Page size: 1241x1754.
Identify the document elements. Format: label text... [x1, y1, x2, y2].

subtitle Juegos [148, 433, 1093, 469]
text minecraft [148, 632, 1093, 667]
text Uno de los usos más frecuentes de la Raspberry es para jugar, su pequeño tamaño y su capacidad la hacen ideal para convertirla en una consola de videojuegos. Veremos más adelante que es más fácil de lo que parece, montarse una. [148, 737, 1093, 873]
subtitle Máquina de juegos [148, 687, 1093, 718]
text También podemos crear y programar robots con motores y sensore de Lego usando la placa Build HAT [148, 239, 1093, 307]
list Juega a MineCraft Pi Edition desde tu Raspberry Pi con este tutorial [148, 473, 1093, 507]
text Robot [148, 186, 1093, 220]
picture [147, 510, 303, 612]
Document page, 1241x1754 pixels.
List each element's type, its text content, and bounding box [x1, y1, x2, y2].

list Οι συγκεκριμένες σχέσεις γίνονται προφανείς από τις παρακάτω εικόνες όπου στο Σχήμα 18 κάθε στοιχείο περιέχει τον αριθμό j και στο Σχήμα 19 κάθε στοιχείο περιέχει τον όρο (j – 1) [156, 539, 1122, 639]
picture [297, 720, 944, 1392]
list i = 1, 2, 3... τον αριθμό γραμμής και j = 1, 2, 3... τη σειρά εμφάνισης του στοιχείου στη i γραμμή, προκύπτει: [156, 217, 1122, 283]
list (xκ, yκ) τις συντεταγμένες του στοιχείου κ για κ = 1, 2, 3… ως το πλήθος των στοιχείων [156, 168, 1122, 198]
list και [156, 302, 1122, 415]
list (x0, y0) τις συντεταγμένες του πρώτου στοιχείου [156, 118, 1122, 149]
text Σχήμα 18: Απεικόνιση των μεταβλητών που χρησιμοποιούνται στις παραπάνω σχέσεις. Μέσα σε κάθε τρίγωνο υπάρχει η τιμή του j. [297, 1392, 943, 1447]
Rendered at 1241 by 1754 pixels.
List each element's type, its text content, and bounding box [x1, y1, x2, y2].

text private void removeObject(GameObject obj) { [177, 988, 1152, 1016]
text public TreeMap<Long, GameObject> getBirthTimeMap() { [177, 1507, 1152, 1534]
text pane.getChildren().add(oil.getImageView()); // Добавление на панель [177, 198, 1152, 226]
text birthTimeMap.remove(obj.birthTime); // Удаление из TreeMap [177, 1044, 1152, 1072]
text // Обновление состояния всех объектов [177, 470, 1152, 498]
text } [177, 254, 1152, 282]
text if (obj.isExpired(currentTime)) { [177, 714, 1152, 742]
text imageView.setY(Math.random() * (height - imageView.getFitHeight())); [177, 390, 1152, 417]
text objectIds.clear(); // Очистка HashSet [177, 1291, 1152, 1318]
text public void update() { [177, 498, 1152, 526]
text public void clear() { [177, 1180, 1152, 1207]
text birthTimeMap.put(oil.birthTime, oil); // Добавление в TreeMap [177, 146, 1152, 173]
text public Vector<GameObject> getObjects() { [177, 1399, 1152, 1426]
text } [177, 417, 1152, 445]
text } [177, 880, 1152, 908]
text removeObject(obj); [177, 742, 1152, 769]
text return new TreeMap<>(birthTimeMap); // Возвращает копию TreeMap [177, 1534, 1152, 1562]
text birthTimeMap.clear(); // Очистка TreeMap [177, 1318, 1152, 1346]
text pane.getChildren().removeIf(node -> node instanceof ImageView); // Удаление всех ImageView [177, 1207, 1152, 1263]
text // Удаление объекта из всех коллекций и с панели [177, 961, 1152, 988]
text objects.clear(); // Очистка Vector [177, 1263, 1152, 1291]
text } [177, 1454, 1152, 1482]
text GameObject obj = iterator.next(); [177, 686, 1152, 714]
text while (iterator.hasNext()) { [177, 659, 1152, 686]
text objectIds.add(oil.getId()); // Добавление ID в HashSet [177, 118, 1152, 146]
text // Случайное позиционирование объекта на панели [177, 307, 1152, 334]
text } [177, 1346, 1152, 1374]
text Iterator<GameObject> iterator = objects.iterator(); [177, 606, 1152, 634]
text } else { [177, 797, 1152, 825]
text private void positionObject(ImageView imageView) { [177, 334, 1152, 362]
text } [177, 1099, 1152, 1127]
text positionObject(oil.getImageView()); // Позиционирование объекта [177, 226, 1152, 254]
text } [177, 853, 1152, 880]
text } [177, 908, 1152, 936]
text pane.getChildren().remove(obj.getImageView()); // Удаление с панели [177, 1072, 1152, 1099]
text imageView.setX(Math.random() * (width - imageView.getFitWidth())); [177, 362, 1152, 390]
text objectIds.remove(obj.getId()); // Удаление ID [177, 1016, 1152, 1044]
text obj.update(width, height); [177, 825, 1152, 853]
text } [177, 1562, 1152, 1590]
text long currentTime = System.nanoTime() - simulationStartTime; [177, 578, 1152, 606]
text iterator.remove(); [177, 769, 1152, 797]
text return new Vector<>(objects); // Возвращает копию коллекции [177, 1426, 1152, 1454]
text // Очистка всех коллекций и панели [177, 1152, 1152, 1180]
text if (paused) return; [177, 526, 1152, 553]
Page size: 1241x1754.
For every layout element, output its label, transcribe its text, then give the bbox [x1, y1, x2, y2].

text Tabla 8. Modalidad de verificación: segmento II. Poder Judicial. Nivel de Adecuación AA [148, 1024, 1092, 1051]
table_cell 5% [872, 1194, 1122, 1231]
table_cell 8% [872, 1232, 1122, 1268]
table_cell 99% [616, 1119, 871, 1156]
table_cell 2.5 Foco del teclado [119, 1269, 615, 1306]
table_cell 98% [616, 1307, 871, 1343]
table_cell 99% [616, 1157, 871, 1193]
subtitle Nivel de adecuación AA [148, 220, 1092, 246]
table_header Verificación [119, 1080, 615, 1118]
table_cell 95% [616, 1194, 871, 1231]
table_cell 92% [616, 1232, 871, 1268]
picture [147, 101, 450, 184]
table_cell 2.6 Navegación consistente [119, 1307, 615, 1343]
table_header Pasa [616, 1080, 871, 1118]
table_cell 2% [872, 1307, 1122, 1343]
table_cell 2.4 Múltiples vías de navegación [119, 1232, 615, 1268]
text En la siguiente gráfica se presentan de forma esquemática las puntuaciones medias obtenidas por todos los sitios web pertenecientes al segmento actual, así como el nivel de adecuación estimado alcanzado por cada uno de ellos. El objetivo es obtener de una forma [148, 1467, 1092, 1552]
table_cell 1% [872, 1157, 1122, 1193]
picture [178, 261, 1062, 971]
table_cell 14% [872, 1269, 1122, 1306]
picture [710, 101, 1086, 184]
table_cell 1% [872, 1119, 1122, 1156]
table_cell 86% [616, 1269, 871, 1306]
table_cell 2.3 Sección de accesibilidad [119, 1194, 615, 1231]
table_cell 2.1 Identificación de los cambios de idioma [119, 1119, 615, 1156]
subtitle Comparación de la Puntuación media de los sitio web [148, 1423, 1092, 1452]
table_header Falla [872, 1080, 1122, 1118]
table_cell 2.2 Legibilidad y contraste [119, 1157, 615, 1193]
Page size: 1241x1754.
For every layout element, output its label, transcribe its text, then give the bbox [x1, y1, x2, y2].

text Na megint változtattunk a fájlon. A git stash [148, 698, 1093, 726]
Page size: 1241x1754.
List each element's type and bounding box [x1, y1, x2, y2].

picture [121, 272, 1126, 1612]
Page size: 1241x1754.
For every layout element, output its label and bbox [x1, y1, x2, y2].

Task instructions —
Arrange every line of the material above as a Markdown table with the columns "No." and "Line", one row per line with consecutive row numbers. Leave out blank lines.

Correct result —
| No. | Line |
|---|---|
| 1 | Page size: 1241x1754. |
| 2 | Identify the document elements. Format: label text... [x1, y1, x2, y2]. |
| 3 | subtitle Juegos [148, 433, 1093, 469] |
| 4 | text minecraft [148, 632, 1093, 667] |
| 5 | text Uno de los usos más frecuentes de la Raspberry es para jugar, su pequeño tamaño y su capacidad la hacen ideal para convertirla en una consola de videojuegos. Veremos más adelante que es más fácil de lo que parece, montarse una. [148, 737, 1093, 873] |
| 6 | subtitle Máquina de juegos [148, 687, 1093, 718] |
| 7 | text También podemos crear y programar robots con motores y sensore de Lego usando la placa Build HAT [148, 239, 1093, 307] |
| 8 | list Juega a MineCraft Pi Edition desde tu Raspberry Pi con este tutorial [148, 473, 1093, 507] |
| 9 | text Robot [148, 186, 1093, 220] |
| 10 | picture [147, 510, 303, 612] |
| 11 | Document page, 1241x1754 pixels. |
| 12 | List each element's type, its text content, and bounding box [x1, y1, x2, y2]. |
| 13 | list Οι συγκεκριμένες σχέσεις γίνονται προφανείς από τις παρακάτω εικόνες όπου στο Σχήμα 18 κάθε στοιχείο περιέχει τον αριθμό j και στο Σχήμα 19 κάθε στοιχείο περιέχει τον όρο (j – 1) [156, 539, 1122, 639] |
| 14 | picture [297, 720, 944, 1392] |
| 15 | list i = 1, 2, 3... τον αριθμό γραμμής και j = 1, 2, 3... τη σειρά εμφάνισης του στοιχείου στη i γραμμή, προκύπτει: [156, 217, 1122, 283] |
| 16 | list (xκ, yκ) τις συντεταγμένες του στοιχείου κ για κ = 1, 2, 3… ως το πλήθος των στοιχείων [156, 168, 1122, 198] |
| 17 | list και [156, 302, 1122, 415] |
| 18 | list (x0, y0) τις συντεταγμένες του πρώτου στοιχείου [156, 118, 1122, 149] |
| 19 | text Σχήμα 18: Απεικόνιση των μεταβλητών που χρησιμοποιούνται στις παραπάνω σχέσεις. Μέσα σε κάθε τρίγωνο υπάρχει η τιμή του j. [297, 1392, 943, 1447] |
| 20 | Rendered at 1241 by 1754 pixels. |
| 21 | List each element's type, its text content, and bounding box [x1, y1, x2, y2]. |
| 22 | text private void removeObject(GameObject obj) { [177, 988, 1152, 1016] |
| 23 | text public TreeMap<Long, GameObject> getBirthTimeMap() { [177, 1507, 1152, 1534] |
| 24 | text pane.getChildren().add(oil.getImageView()); // Добавление на панель [177, 198, 1152, 226] |
| 25 | text birthTimeMap.remove(obj.birthTime); // Удаление из TreeMap [177, 1044, 1152, 1072] |
| 26 | text // Обновление состояния всех объектов [177, 470, 1152, 498] |
| 27 | text } [177, 254, 1152, 282] |
| 28 | text if (obj.isExpired(currentTime)) { [177, 714, 1152, 742] |
| 29 | text imageView.setY(Math.random() * (height - imageView.getFitHeight())); [177, 390, 1152, 417] |
| 30 | text objectIds.clear(); // Очистка HashSet [177, 1291, 1152, 1318] |
| 31 | text public void update() { [177, 498, 1152, 526] |
| 32 | text public void clear() { [177, 1180, 1152, 1207] |
| 33 | text birthTimeMap.put(oil.birthTime, oil); // Добавление в TreeMap [177, 146, 1152, 173] |
| 34 | text public Vector<GameObject> getObjects() { [177, 1399, 1152, 1426] |
| 35 | text } [177, 417, 1152, 445] |
| 36 | text } [177, 880, 1152, 908] |
| 37 | text removeObject(obj); [177, 742, 1152, 769] |
| 38 | text return new TreeMap<>(birthTimeMap); // Возвращает копию TreeMap [177, 1534, 1152, 1562] |
| 39 | text birthTimeMap.clear(); // Очистка TreeMap [177, 1318, 1152, 1346] |
| 40 | text pane.getChildren().removeIf(node -> node instanceof ImageView); // Удаление всех ImageView [177, 1207, 1152, 1263] |
| 41 | text // Удаление объекта из всех коллекций и с панели [177, 961, 1152, 988] |
| 42 | text objects.clear(); // Очистка Vector [177, 1263, 1152, 1291] |
| 43 | text } [177, 1454, 1152, 1482] |
| 44 | text GameObject obj = iterator.next(); [177, 686, 1152, 714] |
| 45 | text while (iterator.hasNext()) { [177, 659, 1152, 686] |
| 46 | text objectIds.add(oil.getId()); // Добавление ID в HashSet [177, 118, 1152, 146] |
| 47 | text // Случайное позиционирование объекта на панели [177, 307, 1152, 334] |
| 48 | text } [177, 1346, 1152, 1374] |
| 49 | text Iterator<GameObject> iterator = objects.iterator(); [177, 606, 1152, 634] |
| 50 | text } else { [177, 797, 1152, 825] |
| 51 | text private void positionObject(ImageView imageView) { [177, 334, 1152, 362] |
| 52 | text } [177, 1099, 1152, 1127] |
| 53 | text positionObject(oil.getImageView()); // Позиционирование объекта [177, 226, 1152, 254] |
| 54 | text } [177, 853, 1152, 880] |
| 55 | text } [177, 908, 1152, 936] |
| 56 | text pane.getChildren().remove(obj.getImageView()); // Удаление с панели [177, 1072, 1152, 1099] |
| 57 | text imageView.setX(Math.random() * (width - imageView.getFitWidth())); [177, 362, 1152, 390] |
| 58 | text objectIds.remove(obj.getId()); // Удаление ID [177, 1016, 1152, 1044] |
| 59 | text obj.update(width, height); [177, 825, 1152, 853] |
| 60 | text } [177, 1562, 1152, 1590] |
| 61 | text long currentTime = System.nanoTime() - simulationStartTime; [177, 578, 1152, 606] |
| 62 | text iterator.remove(); [177, 769, 1152, 797] |
| 63 | text return new Vector<>(objects); // Возвращает копию коллекции [177, 1426, 1152, 1454] |
| 64 | text // Очистка всех коллекций и панели [177, 1152, 1152, 1180] |
| 65 | text if (paused) return; [177, 526, 1152, 553] |
| 66 | Page size: 1241x1754. |
| 67 | For every layout element, output its label, transcribe its text, then give the bbox [x1, y1, x2, y2]. |
| 68 | text Tabla 8. Modalidad de verificación: segmento II. Poder Judicial. Nivel de Adecuación AA [148, 1024, 1092, 1051] |
| 69 | table_cell 5% [872, 1194, 1122, 1231] |
| 70 | table_cell 8% [872, 1232, 1122, 1268] |
| 71 | table_cell 99% [616, 1119, 871, 1156] |
| 72 | table_cell 2.5 Foco del teclado [119, 1269, 615, 1306] |
| 73 | table_cell 98% [616, 1307, 871, 1343] |
| 74 | table_cell 99% [616, 1157, 871, 1193] |
| 75 | subtitle Nivel de adecuación AA [148, 220, 1092, 246] |
| 76 | table_header Verificación [119, 1080, 615, 1118] |
| 77 | table_cell 95% [616, 1194, 871, 1231] |
| 78 | table_cell 92% [616, 1232, 871, 1268] |
| 79 | picture [147, 101, 450, 184] |
| 80 | table_cell 2.6 Navegación consistente [119, 1307, 615, 1343] |
| 81 | table_header Pasa [616, 1080, 871, 1118] |
| 82 | table_cell 2% [872, 1307, 1122, 1343] |
| 83 | table_cell 2.4 Múltiples vías de navegación [119, 1232, 615, 1268] |
| 84 | text En la siguiente gráfica se presentan de forma esquemática las puntuaciones medias obtenidas por todos los sitios web pertenecientes al segmento actual, así como el nivel de adecuación estimado alcanzado por cada uno de ellos. El objetivo es obtener de una forma [148, 1467, 1092, 1552] |
| 85 | table_cell 1% [872, 1157, 1122, 1193] |
| 86 | picture [178, 261, 1062, 971] |
| 87 | table_cell 14% [872, 1269, 1122, 1306] |
| 88 | picture [710, 101, 1086, 184] |
| 89 | table_cell 1% [872, 1119, 1122, 1156] |
| 90 | table_cell 86% [616, 1269, 871, 1306] |
| 91 | table_cell 2.3 Sección de accesibilidad [119, 1194, 615, 1231] |
| 92 | table_cell 2.1 Identificación de los cambios de idioma [119, 1119, 615, 1156] |
| 93 | subtitle Comparación de la Puntuación media de los sitio web [148, 1423, 1092, 1452] |
| 94 | table_header Falla [872, 1080, 1122, 1118] |
| 95 | table_cell 2.2 Legibilidad y contraste [119, 1157, 615, 1193] |
| 96 | Page size: 1241x1754. |
| 97 | For every layout element, output its label, transcribe its text, then give the bbox [x1, y1, x2, y2]. |
| 98 | text Na megint változtattunk a fájlon. A git stash [148, 698, 1093, 726] |
| 99 | Page size: 1241x1754. |
| 100 | List each element's type and bounding box [x1, y1, x2, y2]. |
| 101 | picture [121, 272, 1126, 1612] |
| 102 | Page size: 1241x1754. |
| 103 | For every layout element, output its label and bbox [x1, y1, x2, y2]. |